*** TASK DATA ***

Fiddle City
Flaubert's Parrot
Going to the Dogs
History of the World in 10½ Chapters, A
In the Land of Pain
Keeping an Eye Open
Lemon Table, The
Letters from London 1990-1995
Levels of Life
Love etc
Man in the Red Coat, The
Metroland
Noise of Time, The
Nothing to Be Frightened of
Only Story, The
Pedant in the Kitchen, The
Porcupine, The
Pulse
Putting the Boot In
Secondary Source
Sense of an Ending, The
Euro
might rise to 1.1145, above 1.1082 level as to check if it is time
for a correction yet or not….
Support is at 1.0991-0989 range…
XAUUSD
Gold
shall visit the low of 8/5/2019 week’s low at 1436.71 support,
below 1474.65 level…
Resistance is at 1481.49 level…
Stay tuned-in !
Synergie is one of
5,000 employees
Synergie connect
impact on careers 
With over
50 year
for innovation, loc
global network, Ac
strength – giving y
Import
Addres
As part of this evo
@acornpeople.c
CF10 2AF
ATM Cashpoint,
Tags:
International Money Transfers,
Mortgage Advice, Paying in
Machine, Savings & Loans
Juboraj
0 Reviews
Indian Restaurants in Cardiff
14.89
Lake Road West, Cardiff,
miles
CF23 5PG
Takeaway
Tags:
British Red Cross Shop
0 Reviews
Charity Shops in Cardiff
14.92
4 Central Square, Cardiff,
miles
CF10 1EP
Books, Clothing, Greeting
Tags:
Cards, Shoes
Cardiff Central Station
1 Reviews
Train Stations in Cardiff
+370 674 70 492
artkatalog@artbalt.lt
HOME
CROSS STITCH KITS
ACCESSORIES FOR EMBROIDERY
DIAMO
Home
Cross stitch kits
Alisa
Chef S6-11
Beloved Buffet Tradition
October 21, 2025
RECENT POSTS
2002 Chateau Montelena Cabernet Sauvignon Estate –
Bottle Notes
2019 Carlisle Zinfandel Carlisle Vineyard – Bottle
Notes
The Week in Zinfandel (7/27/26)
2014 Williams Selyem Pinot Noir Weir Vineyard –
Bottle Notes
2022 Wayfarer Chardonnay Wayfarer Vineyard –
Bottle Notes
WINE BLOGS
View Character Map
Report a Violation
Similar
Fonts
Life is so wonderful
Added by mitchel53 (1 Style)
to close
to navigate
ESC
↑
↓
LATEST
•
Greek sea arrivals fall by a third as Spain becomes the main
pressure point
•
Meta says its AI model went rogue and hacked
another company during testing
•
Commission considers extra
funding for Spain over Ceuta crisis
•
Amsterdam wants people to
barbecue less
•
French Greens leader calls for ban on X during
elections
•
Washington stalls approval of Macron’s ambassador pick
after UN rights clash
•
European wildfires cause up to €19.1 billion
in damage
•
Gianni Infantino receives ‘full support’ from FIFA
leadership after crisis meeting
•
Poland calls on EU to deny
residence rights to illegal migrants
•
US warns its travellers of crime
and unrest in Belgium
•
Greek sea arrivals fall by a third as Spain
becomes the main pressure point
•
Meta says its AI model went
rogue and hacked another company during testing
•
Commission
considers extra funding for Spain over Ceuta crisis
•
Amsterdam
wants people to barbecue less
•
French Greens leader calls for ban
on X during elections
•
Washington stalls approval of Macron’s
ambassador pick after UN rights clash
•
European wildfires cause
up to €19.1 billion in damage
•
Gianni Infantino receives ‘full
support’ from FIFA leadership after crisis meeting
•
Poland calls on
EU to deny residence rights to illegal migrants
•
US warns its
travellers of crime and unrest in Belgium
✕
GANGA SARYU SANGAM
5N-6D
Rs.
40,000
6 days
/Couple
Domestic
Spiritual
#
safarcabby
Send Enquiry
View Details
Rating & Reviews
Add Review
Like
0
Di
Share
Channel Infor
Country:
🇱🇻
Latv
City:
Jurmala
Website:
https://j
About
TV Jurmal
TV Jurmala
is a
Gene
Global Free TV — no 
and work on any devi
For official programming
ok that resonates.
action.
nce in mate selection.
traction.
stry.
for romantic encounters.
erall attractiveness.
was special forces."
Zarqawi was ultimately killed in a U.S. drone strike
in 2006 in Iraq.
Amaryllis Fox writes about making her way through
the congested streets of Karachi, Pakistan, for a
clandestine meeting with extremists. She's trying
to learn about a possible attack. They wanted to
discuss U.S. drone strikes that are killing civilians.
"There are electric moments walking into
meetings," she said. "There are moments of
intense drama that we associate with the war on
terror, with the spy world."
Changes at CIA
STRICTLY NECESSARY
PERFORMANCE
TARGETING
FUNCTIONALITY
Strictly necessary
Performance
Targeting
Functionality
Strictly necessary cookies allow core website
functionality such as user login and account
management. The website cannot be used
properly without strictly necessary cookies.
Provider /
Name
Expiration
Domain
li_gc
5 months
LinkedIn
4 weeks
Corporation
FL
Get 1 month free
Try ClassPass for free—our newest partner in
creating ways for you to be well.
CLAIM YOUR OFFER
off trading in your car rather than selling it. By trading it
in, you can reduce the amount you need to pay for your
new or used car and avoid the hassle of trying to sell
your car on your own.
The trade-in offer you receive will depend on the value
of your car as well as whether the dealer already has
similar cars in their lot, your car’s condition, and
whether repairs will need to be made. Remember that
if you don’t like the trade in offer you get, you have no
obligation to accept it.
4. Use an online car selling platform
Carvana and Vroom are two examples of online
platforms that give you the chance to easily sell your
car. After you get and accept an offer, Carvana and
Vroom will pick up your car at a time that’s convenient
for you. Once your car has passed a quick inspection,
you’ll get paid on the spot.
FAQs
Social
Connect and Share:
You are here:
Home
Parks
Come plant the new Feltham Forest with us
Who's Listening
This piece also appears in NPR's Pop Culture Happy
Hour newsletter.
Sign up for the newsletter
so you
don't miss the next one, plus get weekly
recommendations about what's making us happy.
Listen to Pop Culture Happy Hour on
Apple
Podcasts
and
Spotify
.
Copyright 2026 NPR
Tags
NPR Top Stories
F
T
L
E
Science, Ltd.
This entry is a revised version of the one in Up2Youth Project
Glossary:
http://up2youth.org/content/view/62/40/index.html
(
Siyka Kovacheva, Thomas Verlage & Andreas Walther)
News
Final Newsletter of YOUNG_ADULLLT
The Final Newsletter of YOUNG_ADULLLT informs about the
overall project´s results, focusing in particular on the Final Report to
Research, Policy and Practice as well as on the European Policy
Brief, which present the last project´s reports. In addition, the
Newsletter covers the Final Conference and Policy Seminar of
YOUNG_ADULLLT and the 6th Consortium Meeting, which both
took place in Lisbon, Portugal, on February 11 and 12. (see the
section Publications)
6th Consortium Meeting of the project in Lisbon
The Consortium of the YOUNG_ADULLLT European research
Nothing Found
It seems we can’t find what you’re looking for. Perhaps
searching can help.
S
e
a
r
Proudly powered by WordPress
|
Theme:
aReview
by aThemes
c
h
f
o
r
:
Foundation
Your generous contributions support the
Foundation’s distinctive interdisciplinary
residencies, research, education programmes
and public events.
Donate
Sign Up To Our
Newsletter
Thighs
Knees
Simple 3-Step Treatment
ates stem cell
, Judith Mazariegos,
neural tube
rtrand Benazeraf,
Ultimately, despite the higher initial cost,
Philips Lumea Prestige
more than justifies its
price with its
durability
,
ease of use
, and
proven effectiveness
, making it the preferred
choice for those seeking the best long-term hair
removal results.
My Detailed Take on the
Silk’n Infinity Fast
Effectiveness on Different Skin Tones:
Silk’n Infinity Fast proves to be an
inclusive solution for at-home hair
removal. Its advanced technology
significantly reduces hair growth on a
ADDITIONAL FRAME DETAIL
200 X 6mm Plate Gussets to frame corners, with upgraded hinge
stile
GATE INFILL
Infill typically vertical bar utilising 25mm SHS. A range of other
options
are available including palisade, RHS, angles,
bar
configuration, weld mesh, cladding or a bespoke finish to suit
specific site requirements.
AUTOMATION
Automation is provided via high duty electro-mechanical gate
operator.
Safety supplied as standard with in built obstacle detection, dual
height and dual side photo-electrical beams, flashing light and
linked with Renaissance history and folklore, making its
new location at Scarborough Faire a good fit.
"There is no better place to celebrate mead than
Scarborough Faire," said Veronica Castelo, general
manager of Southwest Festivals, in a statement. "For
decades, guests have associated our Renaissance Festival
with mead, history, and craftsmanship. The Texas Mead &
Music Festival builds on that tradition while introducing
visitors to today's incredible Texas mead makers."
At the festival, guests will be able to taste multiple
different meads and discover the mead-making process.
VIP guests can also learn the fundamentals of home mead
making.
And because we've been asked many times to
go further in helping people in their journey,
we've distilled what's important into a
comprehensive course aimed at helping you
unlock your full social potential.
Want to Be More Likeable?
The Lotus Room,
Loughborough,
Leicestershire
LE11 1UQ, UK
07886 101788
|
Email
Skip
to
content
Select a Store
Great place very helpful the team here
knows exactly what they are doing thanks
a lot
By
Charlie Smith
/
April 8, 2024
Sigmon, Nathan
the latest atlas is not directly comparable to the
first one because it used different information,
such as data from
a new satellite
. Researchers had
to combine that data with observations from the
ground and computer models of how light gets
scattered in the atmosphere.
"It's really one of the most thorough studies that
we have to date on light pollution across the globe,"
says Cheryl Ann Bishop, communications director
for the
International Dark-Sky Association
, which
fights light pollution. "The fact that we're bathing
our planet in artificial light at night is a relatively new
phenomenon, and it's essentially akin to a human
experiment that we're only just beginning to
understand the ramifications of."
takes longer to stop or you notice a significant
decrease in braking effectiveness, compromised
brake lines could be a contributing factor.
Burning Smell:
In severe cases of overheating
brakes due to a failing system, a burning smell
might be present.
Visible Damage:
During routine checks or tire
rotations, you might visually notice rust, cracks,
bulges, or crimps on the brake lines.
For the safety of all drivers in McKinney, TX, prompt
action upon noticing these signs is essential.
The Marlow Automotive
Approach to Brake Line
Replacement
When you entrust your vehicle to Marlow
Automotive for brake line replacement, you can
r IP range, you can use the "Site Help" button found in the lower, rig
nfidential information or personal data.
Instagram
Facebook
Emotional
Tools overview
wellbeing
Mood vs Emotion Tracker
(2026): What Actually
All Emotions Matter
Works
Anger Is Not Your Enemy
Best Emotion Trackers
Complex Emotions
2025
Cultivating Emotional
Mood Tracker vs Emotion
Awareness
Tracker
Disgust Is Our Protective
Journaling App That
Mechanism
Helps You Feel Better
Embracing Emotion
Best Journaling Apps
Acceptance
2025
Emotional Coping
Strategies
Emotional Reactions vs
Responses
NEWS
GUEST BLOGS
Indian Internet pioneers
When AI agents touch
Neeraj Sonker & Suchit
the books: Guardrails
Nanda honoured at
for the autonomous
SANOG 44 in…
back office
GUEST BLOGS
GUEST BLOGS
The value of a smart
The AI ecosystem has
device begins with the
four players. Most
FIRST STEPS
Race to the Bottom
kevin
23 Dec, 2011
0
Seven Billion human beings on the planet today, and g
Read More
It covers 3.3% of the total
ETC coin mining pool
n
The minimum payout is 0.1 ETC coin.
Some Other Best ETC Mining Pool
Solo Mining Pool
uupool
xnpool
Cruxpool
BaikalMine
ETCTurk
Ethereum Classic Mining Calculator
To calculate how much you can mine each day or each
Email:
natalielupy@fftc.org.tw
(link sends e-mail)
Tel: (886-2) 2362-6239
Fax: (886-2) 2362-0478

*** End of TASK DATA ***

AIM OF THE TASK:
Put the records, from the start through the line with "Noise of Time, The", into a Markdown table with the columns Row and Title. Number each line and leave out any blank lines.

TASK RESPONSE:
| Row | Title |
|---|---|
| 1 | Fiddle City |
| 2 | Flaubert's Parrot |
| 3 | Going to the Dogs |
| 4 | History of the World in 10½ Chapters, A |
| 5 | In the Land of Pain |
| 6 | Keeping an Eye Open |
| 7 | Lemon Table, The |
| 8 | Letters from London 1990-1995 |
| 9 | Levels of Life |
| 10 | Love etc |
| 11 | Man in the Red Coat, The |
| 12 | Metroland |
| 13 | Noise of Time, The |